* **Data listing**

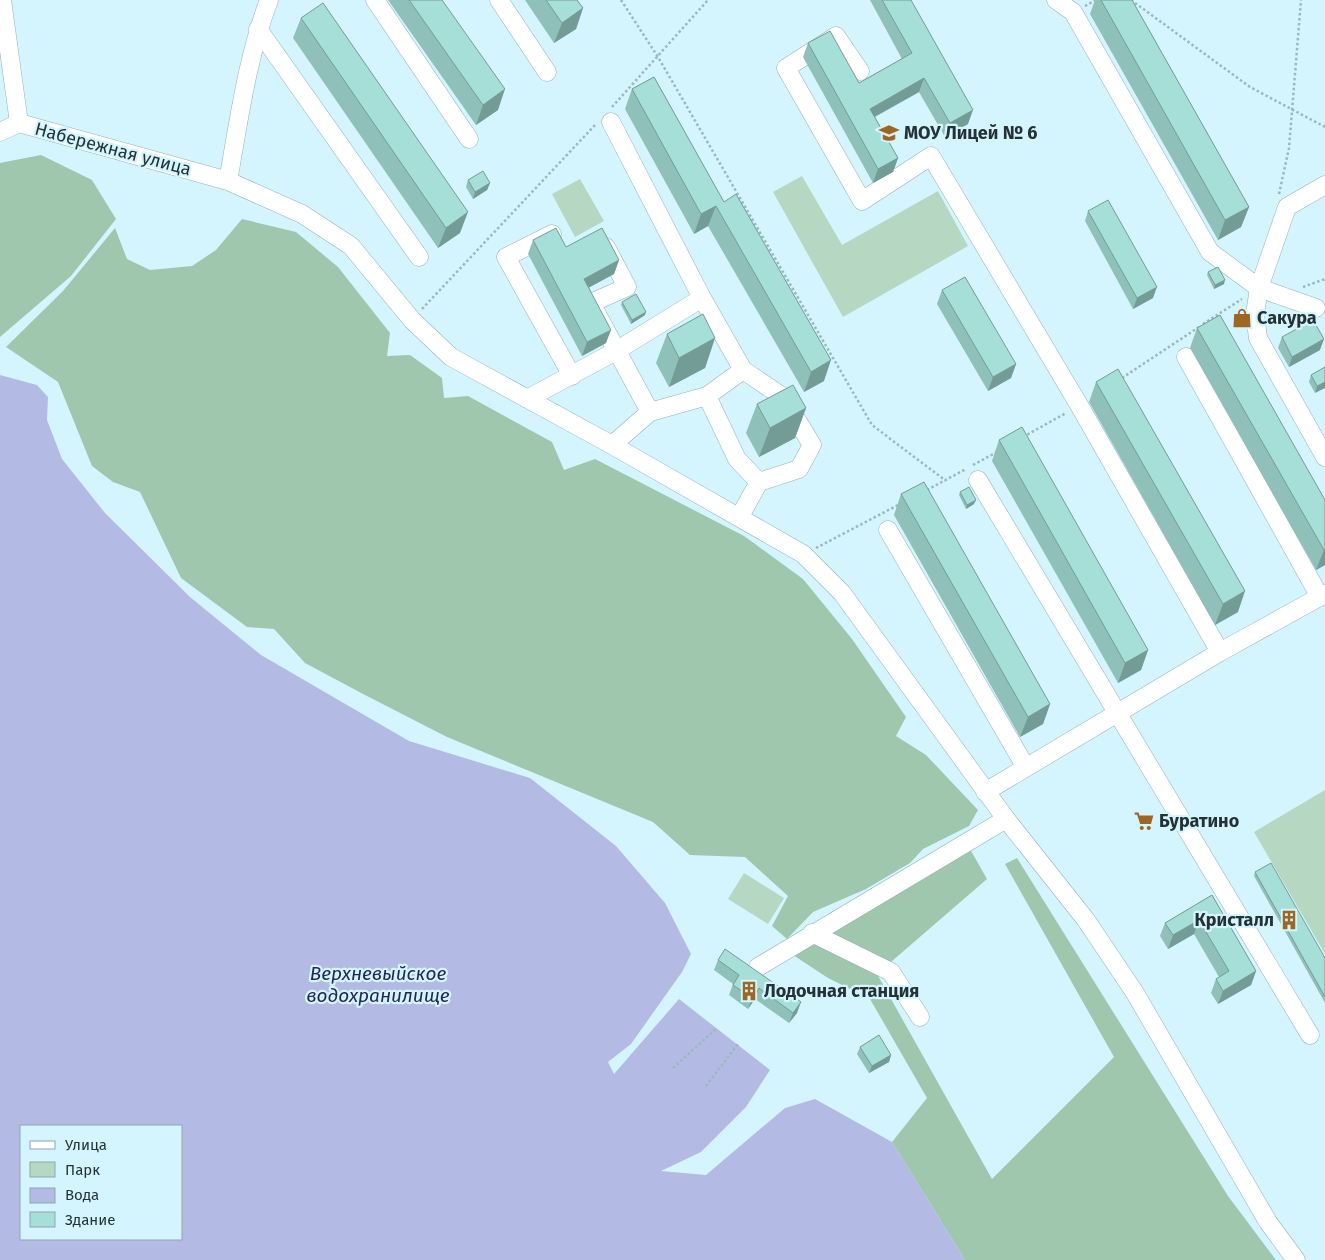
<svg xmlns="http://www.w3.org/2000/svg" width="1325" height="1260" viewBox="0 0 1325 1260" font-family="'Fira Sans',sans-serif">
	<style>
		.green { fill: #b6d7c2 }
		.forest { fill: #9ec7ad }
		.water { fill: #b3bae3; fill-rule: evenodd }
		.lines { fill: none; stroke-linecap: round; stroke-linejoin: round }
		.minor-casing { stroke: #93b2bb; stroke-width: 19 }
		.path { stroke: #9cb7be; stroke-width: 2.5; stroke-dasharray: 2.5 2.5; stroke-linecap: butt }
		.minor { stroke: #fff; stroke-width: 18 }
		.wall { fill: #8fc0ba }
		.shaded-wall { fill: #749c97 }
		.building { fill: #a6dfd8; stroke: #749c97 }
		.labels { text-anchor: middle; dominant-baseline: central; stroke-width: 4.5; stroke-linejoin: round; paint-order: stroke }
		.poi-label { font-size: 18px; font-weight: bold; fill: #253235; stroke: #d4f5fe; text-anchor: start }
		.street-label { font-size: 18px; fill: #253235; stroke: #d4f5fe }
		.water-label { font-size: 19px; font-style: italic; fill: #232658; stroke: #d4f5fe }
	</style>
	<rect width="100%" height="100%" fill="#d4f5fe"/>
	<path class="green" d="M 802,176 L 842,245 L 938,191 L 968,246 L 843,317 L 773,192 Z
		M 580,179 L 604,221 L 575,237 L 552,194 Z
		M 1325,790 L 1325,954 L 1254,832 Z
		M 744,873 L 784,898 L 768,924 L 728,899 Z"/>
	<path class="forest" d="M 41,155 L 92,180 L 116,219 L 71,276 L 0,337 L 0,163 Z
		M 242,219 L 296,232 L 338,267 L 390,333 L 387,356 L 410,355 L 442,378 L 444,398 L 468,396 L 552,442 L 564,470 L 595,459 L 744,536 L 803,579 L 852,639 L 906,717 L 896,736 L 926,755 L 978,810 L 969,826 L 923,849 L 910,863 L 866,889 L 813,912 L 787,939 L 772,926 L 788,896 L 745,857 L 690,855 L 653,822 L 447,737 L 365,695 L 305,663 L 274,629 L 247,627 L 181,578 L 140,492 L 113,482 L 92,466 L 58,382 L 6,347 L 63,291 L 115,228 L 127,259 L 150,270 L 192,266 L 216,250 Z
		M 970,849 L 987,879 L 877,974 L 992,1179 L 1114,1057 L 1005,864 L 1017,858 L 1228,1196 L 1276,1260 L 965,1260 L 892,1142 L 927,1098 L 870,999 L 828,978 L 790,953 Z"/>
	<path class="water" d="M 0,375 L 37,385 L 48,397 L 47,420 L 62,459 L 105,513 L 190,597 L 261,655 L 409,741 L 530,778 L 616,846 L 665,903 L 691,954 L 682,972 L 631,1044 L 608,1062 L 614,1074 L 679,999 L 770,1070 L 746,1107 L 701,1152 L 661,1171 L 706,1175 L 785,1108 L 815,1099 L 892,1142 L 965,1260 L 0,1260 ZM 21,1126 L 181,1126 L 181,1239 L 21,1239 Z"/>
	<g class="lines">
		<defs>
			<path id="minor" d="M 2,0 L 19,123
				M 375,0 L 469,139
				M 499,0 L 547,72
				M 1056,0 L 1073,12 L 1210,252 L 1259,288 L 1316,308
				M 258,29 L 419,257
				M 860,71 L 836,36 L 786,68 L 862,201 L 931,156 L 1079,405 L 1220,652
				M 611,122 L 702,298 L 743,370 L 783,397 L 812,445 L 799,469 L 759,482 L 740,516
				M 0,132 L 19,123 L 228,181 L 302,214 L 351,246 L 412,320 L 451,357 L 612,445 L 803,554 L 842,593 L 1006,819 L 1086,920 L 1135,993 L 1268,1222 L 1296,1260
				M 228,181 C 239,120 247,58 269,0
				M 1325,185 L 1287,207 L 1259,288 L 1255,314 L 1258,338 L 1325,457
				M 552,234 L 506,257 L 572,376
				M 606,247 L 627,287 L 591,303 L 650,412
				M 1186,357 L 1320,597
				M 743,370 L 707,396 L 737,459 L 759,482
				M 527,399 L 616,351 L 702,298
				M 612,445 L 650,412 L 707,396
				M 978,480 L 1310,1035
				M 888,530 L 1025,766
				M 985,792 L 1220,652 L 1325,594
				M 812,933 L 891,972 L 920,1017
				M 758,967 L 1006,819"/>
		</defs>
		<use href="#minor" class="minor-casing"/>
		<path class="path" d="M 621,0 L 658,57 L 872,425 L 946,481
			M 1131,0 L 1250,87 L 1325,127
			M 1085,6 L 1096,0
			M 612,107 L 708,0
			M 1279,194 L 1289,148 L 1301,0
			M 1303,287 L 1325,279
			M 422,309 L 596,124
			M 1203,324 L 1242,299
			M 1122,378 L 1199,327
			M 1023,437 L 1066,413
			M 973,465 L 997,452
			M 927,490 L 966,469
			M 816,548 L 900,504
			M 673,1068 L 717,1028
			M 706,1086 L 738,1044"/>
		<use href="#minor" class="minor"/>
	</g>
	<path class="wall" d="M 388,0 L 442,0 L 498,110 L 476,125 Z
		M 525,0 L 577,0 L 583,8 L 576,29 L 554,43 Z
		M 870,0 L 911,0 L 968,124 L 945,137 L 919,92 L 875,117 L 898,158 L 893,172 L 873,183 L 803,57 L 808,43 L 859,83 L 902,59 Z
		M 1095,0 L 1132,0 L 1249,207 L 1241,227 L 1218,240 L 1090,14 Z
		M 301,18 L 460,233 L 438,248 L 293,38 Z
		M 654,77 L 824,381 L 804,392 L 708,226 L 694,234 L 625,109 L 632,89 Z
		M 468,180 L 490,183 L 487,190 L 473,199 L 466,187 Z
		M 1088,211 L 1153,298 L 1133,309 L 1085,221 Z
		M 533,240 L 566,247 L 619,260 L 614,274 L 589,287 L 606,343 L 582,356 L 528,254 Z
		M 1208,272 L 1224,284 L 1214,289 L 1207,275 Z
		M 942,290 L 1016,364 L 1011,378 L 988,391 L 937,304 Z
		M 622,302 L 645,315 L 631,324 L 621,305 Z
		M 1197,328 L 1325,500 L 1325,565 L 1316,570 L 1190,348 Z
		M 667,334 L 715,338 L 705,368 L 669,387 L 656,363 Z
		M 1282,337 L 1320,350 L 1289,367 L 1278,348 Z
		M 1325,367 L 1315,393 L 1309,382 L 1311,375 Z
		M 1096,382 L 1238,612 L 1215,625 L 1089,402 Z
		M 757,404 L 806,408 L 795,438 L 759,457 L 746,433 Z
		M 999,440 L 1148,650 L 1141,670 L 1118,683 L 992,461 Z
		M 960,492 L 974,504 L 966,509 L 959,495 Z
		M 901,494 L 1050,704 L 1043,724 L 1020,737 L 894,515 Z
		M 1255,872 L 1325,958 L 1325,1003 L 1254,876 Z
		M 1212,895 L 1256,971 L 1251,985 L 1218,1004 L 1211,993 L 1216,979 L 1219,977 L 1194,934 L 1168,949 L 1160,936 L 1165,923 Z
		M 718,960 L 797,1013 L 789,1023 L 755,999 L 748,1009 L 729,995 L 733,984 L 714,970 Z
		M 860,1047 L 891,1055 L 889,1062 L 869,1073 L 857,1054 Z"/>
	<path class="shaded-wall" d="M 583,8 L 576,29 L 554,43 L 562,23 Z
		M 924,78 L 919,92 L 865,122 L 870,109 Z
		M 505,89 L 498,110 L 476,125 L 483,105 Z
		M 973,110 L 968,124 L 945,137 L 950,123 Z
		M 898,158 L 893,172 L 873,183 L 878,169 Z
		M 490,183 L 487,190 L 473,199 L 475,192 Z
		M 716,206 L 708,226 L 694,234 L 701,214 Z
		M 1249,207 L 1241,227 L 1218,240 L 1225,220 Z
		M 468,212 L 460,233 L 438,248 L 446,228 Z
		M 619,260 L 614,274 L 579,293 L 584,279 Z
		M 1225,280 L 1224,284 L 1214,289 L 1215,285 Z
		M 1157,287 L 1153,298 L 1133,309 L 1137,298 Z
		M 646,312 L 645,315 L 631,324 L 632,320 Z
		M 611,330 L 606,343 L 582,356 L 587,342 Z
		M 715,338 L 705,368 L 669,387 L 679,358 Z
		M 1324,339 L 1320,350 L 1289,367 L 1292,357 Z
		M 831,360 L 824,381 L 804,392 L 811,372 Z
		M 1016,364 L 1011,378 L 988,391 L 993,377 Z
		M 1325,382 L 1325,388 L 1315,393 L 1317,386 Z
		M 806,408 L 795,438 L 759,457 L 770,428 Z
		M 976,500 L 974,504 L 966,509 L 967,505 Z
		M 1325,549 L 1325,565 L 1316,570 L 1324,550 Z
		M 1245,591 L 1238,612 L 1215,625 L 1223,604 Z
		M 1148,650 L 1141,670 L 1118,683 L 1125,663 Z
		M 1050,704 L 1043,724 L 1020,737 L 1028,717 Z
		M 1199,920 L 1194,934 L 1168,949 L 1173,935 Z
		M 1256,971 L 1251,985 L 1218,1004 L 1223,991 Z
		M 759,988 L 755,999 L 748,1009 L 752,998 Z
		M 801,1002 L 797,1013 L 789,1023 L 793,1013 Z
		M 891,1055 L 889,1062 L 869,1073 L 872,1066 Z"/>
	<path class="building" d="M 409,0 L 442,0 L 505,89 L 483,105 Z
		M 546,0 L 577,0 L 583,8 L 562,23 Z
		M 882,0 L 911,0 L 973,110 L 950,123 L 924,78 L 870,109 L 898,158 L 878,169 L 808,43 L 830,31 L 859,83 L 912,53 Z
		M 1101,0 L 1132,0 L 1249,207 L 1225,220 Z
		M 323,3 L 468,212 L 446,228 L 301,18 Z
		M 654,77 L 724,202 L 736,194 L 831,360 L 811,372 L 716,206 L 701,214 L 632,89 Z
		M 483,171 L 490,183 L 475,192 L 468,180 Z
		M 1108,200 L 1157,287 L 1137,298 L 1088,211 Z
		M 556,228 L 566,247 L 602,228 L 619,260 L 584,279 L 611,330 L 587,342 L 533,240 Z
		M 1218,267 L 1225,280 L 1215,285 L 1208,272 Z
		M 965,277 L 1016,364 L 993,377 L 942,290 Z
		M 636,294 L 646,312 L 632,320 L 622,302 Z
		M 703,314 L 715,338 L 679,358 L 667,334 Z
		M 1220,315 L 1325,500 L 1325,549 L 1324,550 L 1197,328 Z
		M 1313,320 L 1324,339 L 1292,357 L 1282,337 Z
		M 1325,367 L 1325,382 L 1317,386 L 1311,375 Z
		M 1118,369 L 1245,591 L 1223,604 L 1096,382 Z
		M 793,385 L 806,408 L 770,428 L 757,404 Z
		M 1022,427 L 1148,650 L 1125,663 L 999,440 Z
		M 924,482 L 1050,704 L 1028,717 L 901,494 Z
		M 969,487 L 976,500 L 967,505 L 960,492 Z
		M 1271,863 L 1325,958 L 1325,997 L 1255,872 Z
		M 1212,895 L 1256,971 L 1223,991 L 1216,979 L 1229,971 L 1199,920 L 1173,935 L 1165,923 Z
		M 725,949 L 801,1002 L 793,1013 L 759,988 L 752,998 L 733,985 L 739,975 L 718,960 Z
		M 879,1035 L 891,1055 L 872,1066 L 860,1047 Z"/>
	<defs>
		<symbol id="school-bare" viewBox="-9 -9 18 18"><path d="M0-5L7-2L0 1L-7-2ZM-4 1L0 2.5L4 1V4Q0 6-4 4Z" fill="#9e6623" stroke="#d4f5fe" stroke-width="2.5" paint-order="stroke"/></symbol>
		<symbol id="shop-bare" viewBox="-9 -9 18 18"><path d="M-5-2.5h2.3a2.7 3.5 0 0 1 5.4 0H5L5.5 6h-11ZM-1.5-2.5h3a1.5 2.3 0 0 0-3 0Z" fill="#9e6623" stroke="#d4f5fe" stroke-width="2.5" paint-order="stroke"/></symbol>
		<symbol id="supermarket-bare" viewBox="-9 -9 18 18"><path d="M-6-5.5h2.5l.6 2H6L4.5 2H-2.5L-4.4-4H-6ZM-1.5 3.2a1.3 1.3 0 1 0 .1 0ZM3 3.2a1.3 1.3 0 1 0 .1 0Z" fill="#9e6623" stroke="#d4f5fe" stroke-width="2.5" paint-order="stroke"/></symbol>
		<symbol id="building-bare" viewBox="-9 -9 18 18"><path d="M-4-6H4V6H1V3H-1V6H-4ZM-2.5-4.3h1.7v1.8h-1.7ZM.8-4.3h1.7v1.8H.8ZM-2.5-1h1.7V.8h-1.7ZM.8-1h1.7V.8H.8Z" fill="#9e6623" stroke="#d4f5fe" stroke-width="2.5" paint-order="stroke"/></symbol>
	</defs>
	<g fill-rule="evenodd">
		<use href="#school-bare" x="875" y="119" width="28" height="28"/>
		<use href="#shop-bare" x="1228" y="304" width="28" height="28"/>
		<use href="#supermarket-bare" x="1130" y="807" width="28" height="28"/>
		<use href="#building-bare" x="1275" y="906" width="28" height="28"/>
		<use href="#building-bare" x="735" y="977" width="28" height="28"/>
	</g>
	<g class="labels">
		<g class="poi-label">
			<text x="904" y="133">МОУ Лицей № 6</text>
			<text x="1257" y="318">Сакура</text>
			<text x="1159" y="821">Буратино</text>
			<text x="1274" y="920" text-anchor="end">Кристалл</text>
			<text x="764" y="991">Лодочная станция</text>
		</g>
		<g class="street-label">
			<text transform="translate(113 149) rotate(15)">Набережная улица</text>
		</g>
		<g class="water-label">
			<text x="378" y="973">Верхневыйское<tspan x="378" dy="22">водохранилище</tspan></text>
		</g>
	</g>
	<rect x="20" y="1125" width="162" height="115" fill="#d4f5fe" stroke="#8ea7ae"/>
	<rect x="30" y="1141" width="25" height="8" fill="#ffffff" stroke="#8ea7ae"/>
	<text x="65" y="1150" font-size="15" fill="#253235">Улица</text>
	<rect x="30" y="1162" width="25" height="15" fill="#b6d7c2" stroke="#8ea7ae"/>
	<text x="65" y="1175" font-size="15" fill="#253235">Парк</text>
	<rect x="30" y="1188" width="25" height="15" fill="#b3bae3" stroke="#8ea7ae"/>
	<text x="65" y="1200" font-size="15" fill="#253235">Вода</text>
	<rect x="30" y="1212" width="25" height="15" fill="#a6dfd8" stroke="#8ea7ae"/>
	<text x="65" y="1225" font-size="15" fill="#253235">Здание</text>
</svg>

* **Assignment**
What you give back should be only the lines of the records above, starting at the line with "M 812,933 L 891,972 L 920,1017" and ending at the line with "554,43 L 562,23 Z", restated word for word.

* **Response below**
				M 812,933 L 891,972 L 920,1017
				M 758,967 L 1006,819"/>
		</defs>
		<use href="#minor" class="minor-casing"/>
		<path class="path" d="M 621,0 L 658,57 L 872,425 L 946,481
			M 1131,0 L 1250,87 L 1325,127
			M 1085,6 L 1096,0
			M 612,107 L 708,0
			M 1279,194 L 1289,148 L 1301,0
			M 1303,287 L 1325,279
			M 422,309 L 596,124
			M 1203,324 L 1242,299
			M 1122,378 L 1199,327
			M 1023,437 L 1066,413
			M 973,465 L 997,452
			M 927,490 L 966,469
			M 816,548 L 900,504
			M 673,1068 L 717,1028
			M 706,1086 L 738,1044"/>
		<use href="#minor" class="minor"/>
	</g>
	<path class="wall" d="M 388,0 L 442,0 L 498,110 L 476,125 Z
		M 525,0 L 577,0 L 583,8 L 576,29 L 554,43 Z
		M 870,0 L 911,0 L 968,124 L 945,137 L 919,92 L 875,117 L 898,158 L 893,172 L 873,183 L 803,57 L 808,43 L 859,83 L 902,59 Z
		M 1095,0 L 1132,0 L 1249,207 L 1241,227 L 1218,240 L 1090,14 Z
		M 301,18 L 460,233 L 438,248 L 293,38 Z
		M 654,77 L 824,381 L 804,392 L 708,226 L 694,234 L 625,109 L 632,89 Z
		M 468,180 L 490,183 L 487,190 L 473,199 L 466,187 Z
		M 1088,211 L 1153,298 L 1133,309 L 1085,221 Z
		M 533,240 L 566,247 L 619,260 L 614,274 L 589,287 L 606,343 L 582,356 L 528,254 Z
		M 1208,272 L 1224,284 L 1214,289 L 1207,275 Z
		M 942,290 L 1016,364 L 1011,378 L 988,391 L 937,304 Z
		M 622,302 L 645,315 L 631,324 L 621,305 Z
		M 1197,328 L 1325,500 L 1325,565 L 1316,570 L 1190,348 Z
		M 667,334 L 715,338 L 705,368 L 669,387 L 656,363 Z
		M 1282,337 L 1320,350 L 1289,367 L 1278,348 Z
		M 1325,367 L 1315,393 L 1309,382 L 1311,375 Z
		M 1096,382 L 1238,612 L 1215,625 L 1089,402 Z
		M 757,404 L 806,408 L 795,438 L 759,457 L 746,433 Z
		M 999,440 L 1148,650 L 1141,670 L 1118,683 L 992,461 Z
		M 960,492 L 974,504 L 966,509 L 959,495 Z
		M 901,494 L 1050,704 L 1043,724 L 1020,737 L 894,515 Z
		M 1255,872 L 1325,958 L 1325,1003 L 1254,876 Z
		M 1212,895 L 1256,971 L 1251,985 L 1218,1004 L 1211,993 L 1216,979 L 1219,977 L 1194,934 L 1168,949 L 1160,936 L 1165,923 Z
		M 718,960 L 797,1013 L 789,1023 L 755,999 L 748,1009 L 729,995 L 733,984 L 714,970 Z
		M 860,1047 L 891,1055 L 889,1062 L 869,1073 L 857,1054 Z"/>
	<path class="shaded-wall" d="M 583,8 L 576,29 L 554,43 L 562,23 Z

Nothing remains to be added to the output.